My mom told me this story once, about how she was, as a young girl, laughing at her mother for some archaic practice she was following.
Her mother smiled at her and said “When you grow up, you will understand.”
I’ve never been a very fan of the “when you grow up, you will understand” school of thought. I have been getting it a hell of a lot, and while all of the instances involve the use of this term are devoid of any sense, the most bizarre instance was when as a 11th standard hostelite, I was discussing this new movie, Dil Kya Kare, with my Seniors.
Now, for those of you out of touch with early 21st century cinema, DKK’s main plot is about how the happiness of a family (Mahima Choudhary and Ajay Devgan) is shattered when they meet the mother of their adopted child (Kajol) and find out that the child has been fathered by none other than Ajay Devgan himself.
How this comes about is the crux of this movie. Kajol is being dragged by goons who have decided to loot the entire compartment of a train. Ajay steps in, beats up and throws goons off, Kajol weeps and next thing you know, they are at it on the 1st class coupe.
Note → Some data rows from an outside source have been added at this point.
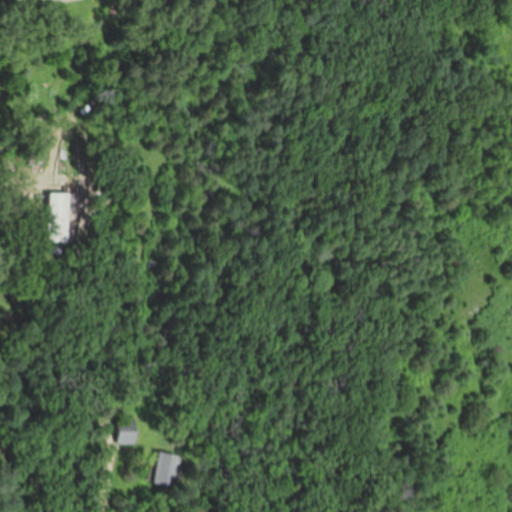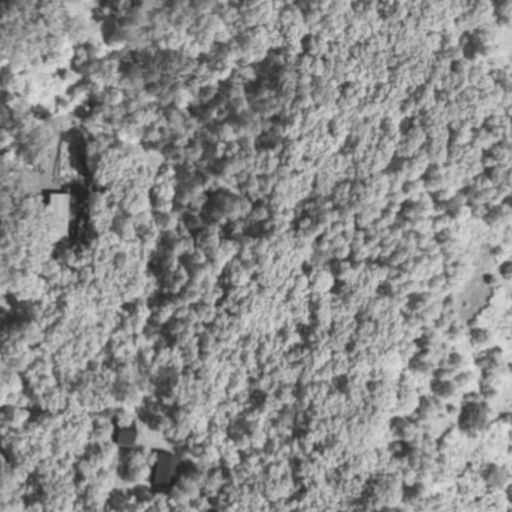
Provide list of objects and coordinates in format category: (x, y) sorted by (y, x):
road: (64, 16)
building: (57, 217)
park: (386, 253)
building: (126, 431)
building: (165, 468)
road: (39, 499)
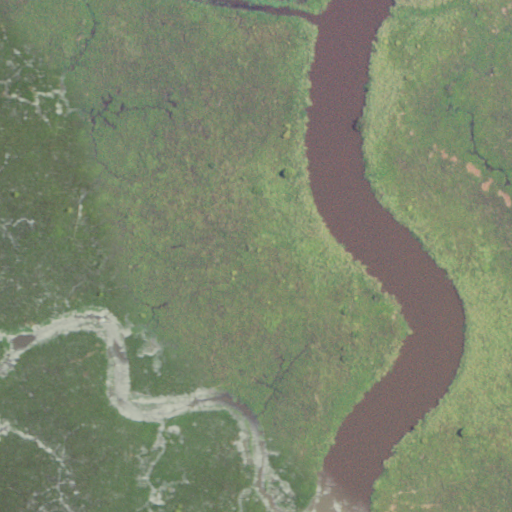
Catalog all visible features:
river: (396, 261)
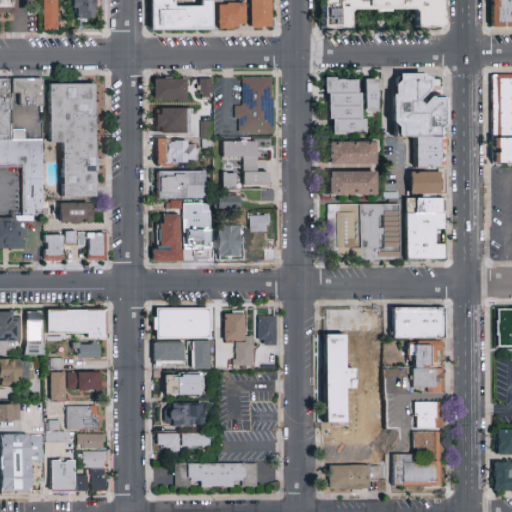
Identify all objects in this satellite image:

To my mind, this didn’t make any sense.
“You’ll understand when you get older”, said our Hostel in Charge, a post graduate student.
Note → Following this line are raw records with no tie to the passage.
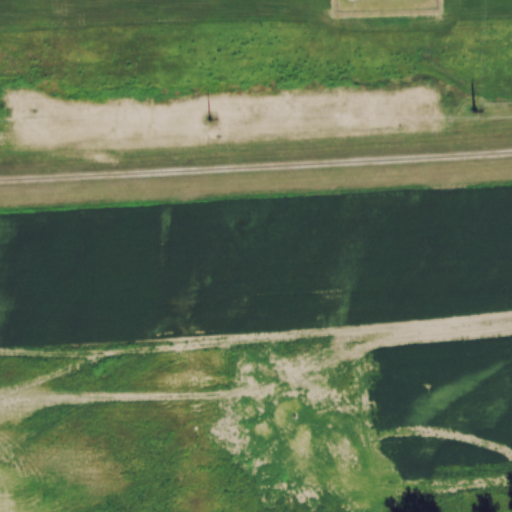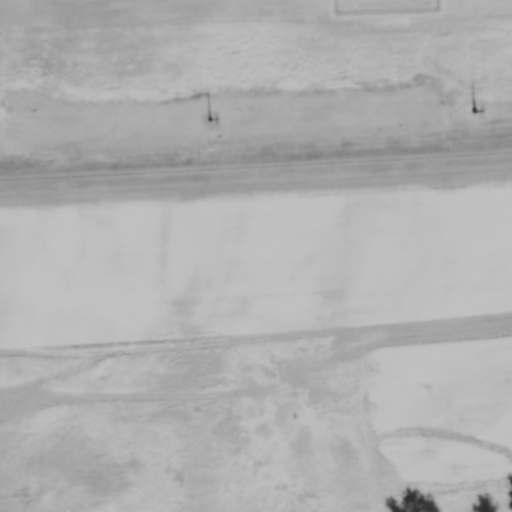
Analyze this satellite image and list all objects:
power tower: (475, 113)
power tower: (209, 121)
road: (256, 165)
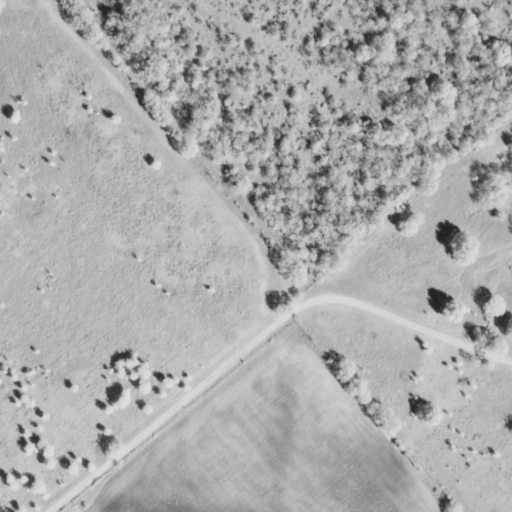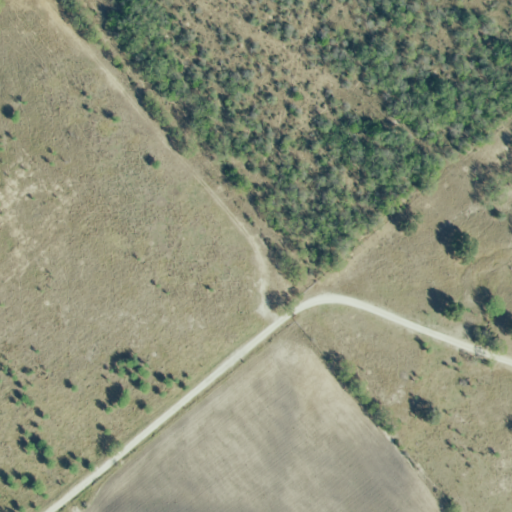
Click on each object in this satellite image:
road: (258, 337)
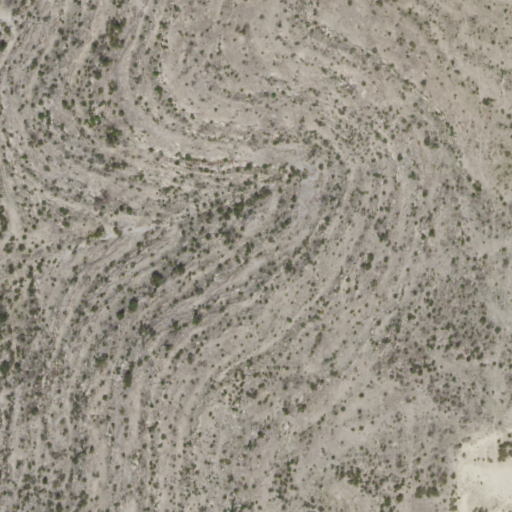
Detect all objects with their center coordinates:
road: (6, 139)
I’m 26. I still don’t understand that movie. Like I understand that after a near death experience, it’s easy to crave some physical comfort. But forgetting that you are married and to use a condom? Naah.
I figured out very early in life (i.e. about 2 years after I started getting this ‘when you will grow up” nonsense) that I would never understand (or perhaps never grow up) and so my endeavour always was to train my parents to understand things the way they should be. At the risk of cringing my teeth out, I would address important issues with my parents and even other family members, but particularly my mother, to understand how things should be understood (at least to my generation) and to make peace with the bizarreness of human nature.
And till now I thought I had succeeded.
That is, until I decided to get married.
All pretenses I had of my family being cool and “above all that” have literally been flushed down the toilet. Apparently the approaching light that I saw was the headlight of an oncoming train. Before my very eyes, my parents are turning into the very antithesis of what I painstakingly worked on for the last 10 years, at least. I watch them with the desperation that one feels when you’ve been playing expert level minesweeper for the last 45 minutes and your mouse slips up when you have 2 mines to go, reducing all of your hard work to a dead smiley on the computer screen.
Yes, ladies (and a few gentlemen), welcome to the Bridezilla blog. Watch this space. Or get out of the way.
PS: Inspired my M I spent a valuable part of this Sunday checking out my stats on Statcounter.com. To my horror, I found that my blog has an incredible number of hits from all over the world which have been linked to a post I put up on India’s first graphic porn star (I shall not repeat her name here for obvious reasons. Do the math.) Jesus H. Christ!
Moral of the story: Now all of you know how to increase traffic to your blog.